*THE PROBLEM:* List every line in the records below that contains the word "tallest", copying each line in full.

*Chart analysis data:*
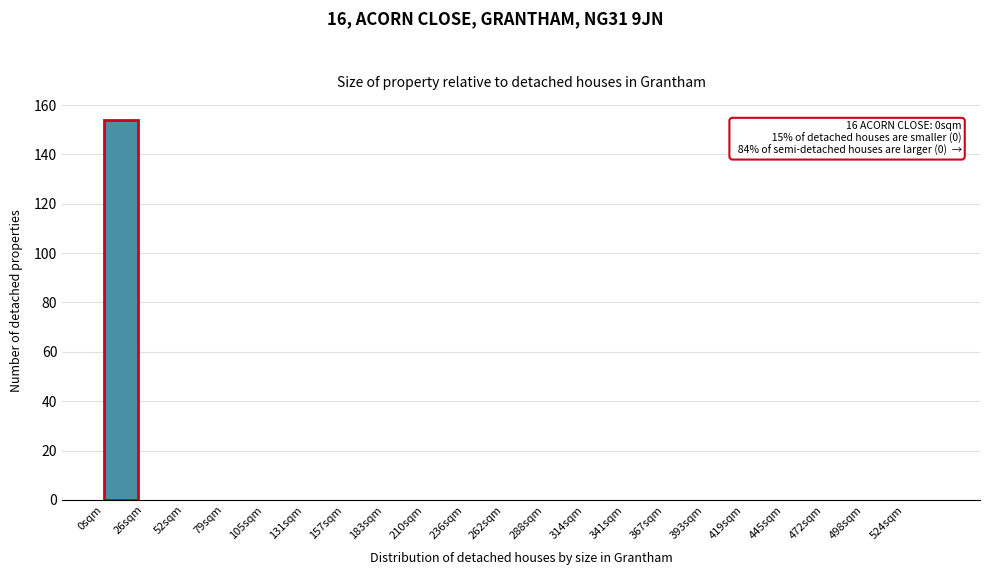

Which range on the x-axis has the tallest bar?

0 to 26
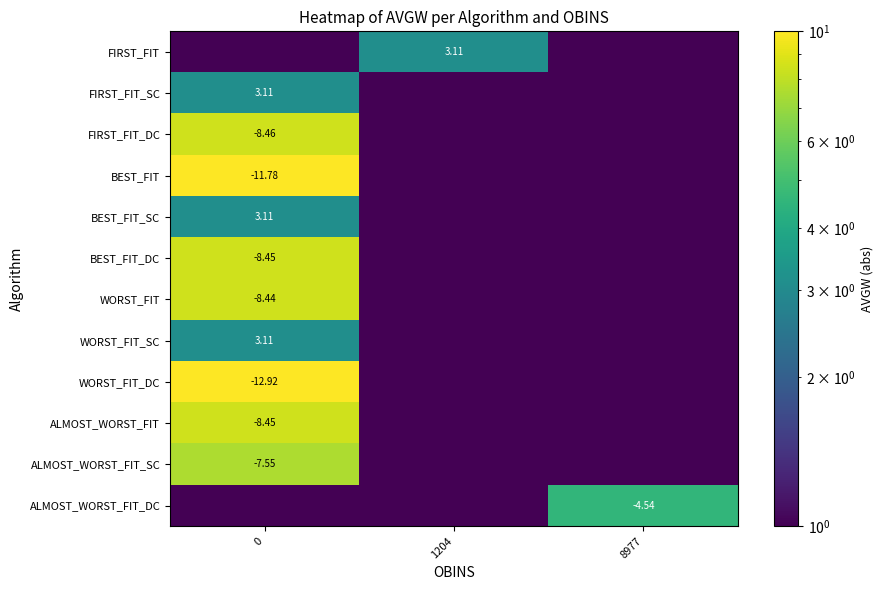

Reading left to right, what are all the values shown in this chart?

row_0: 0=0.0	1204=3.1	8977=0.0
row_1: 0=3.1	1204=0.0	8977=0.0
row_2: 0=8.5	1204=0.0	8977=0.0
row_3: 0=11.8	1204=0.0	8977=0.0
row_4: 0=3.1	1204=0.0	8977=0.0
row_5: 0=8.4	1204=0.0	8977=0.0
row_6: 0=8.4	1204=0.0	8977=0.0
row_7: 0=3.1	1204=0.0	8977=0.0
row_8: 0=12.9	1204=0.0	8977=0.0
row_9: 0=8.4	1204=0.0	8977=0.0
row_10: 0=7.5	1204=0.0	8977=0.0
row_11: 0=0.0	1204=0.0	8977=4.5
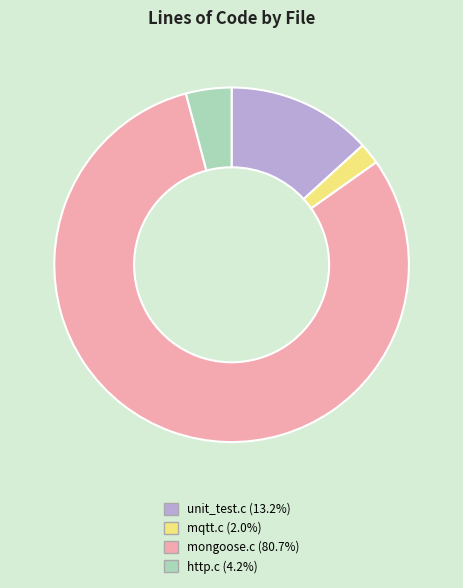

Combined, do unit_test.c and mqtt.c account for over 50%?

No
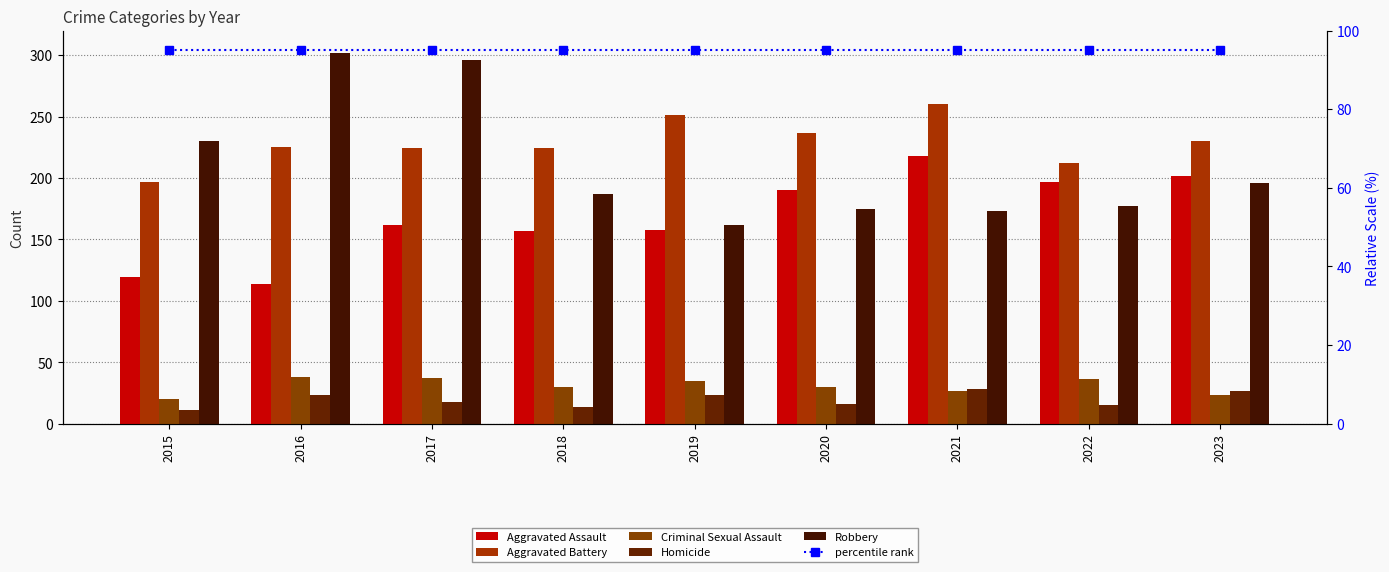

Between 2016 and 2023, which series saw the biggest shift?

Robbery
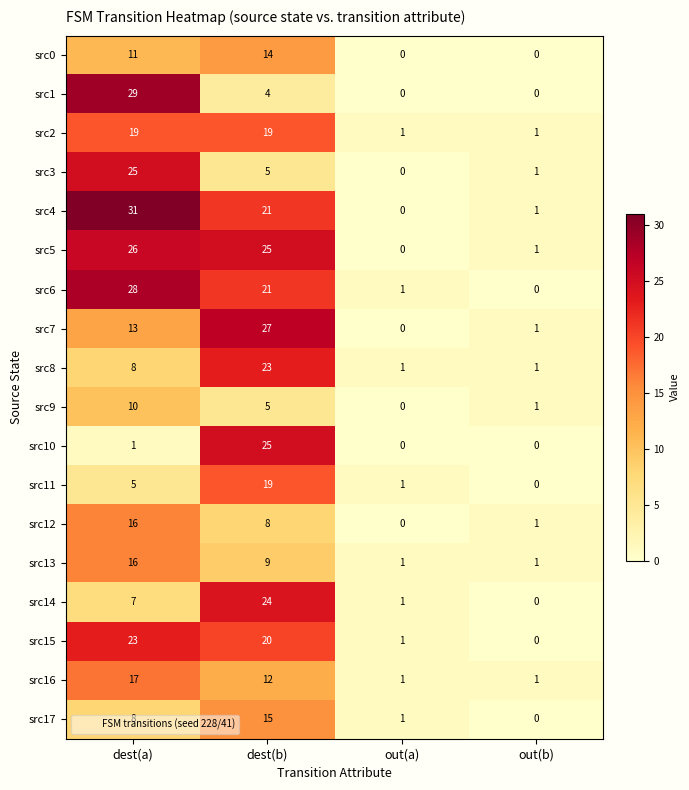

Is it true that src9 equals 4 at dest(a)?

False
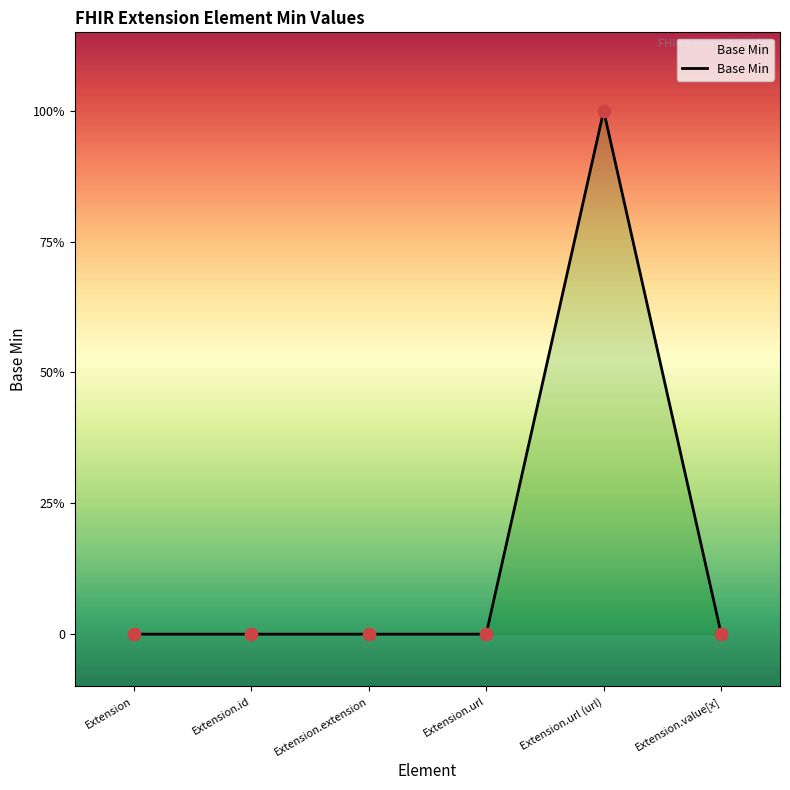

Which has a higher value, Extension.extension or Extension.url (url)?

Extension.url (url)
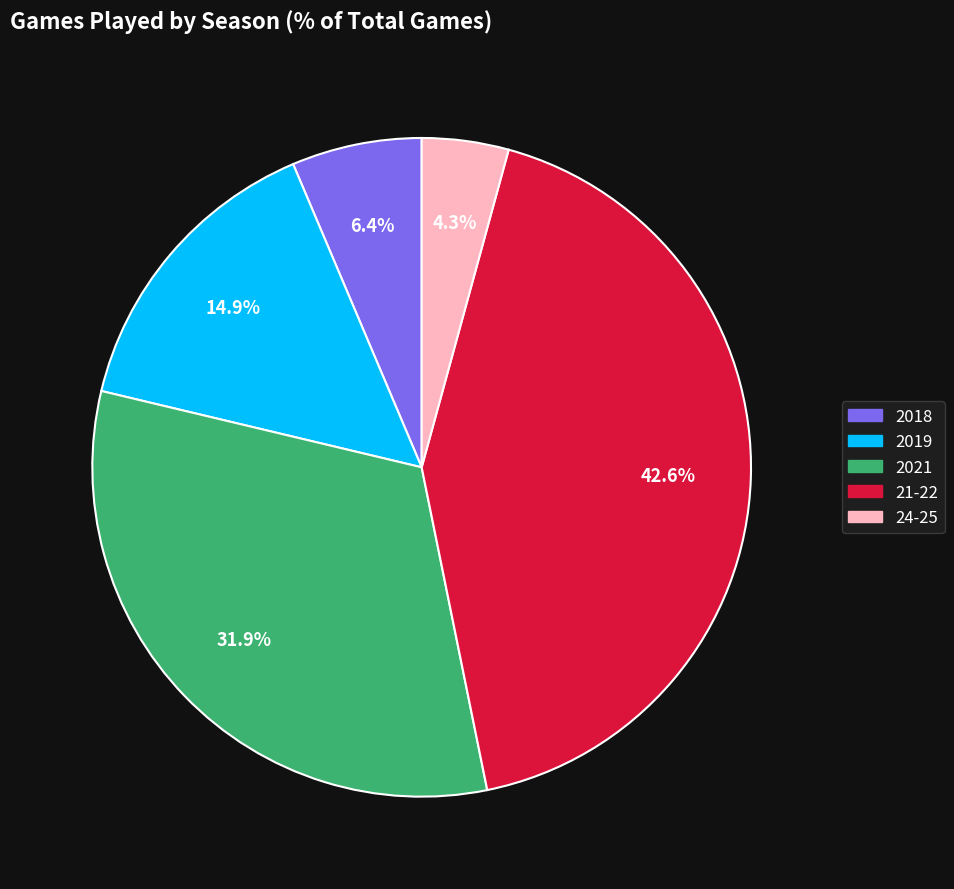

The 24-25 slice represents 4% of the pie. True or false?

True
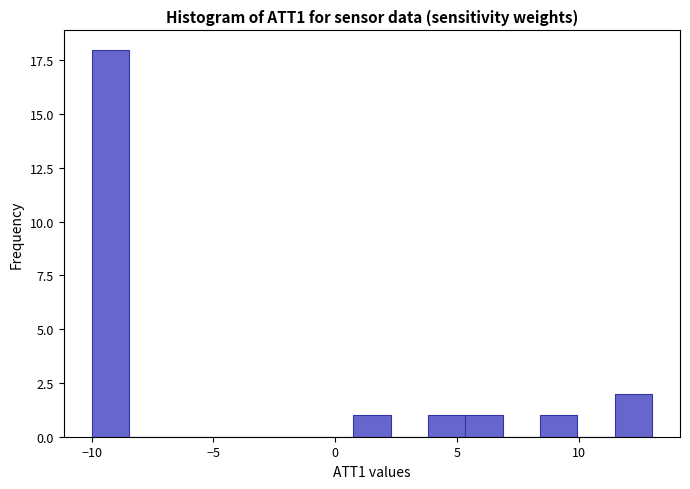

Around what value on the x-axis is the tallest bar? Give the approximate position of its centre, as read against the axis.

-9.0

*ANSWER TO THIS PROBLEM:*
Which range on the x-axis has the tallest bar?
Around what value on the x-axis is the tallest bar? Give the approximate position of its centre, as read against the axis.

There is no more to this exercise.